Shelson read from a 1998 article Drake wrote with colleagues about case management.
“It is becoming increasingly clear that there is no single community care model that is equally appropriate across all services settings,” the article said. “For example, resources and characteristics of rural communities place different demands on service systems compared to urban communities.”
While Drake acknowledged the difficulty with isolation, lack of qualified medical professionals and other obstacles of mental healthcare in rural areas, he also highlighted some advantages.
“When I moved from Boston to New Hampshire, I spent the first two-to-three years saying, ‘Where are all the really sick patients?’” Drake said. “Dense, noises, highly populated areas are really toxic for people with serious mental illnesses and rural areas have a lot of advantages.”

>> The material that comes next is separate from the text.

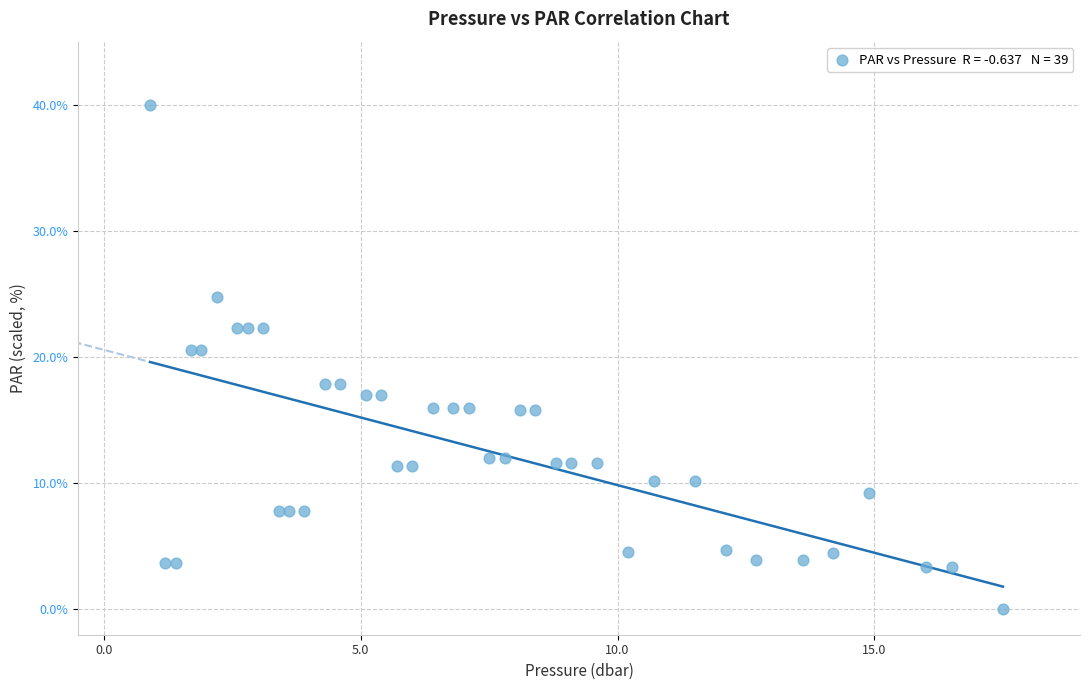

What is the range of X values (max minus min)?

16.6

Drake said patients in rural areas could escape to a quiet pond, away from people, during difficult times.
“You can’t do that in Boston. That person is likely to be walking down the street talking to themselves,” Drake said. “I actually think the advantages outweigh the disadvantages.”
Shelson pushed Drake to define how the state could transition to a different model, characterized as “responsible deinstitutionalization.”
He referred to Drake’s report, submitted to the court.
“Many states have closed hospitals but failed to set up community-based services simultaneously. Other states established community-based services but failed to sustain them when budget crises appeared.”
Drake acknowledged the critics of deinstitutionalization, for the reasons above.
When states closed beds first, some states didn’t increase services but, when reversed, hospitals found other populations to fill vacant beds, Drake said.
“It’s been done differently in different states,” Drake said.
When Shelson pushed about the potential cost of a transition, Drake said that was beyond his expertise.
“I’ve helped many states design their systems but I’ve never been the one to deal with the cost or fund raise,” Drake said.
Todd McKenzie, an expert for the court in statistics and biostatistics, analyzed the results of a questionnaire for 154 individuals who had experience with state hospitals.
Nearly all respondents, 99 percent, said they were not opposed to community-based services. All said that with community-based services they would have avoided or spent less time in the state hospital.
About 85 percent were categorized as being at serious risk of institutionalization at a state hospital.
The defense pointed to several counties, more than 30, that didn’t have any representatives in the sampling and asked about the statistical significance.
“To me, that’s not surprising,” MacKenzie said.
MacKenzie said it wasn’t statistically significant “unless there’s some reason that those counties that are not represented are different from the counties that are.”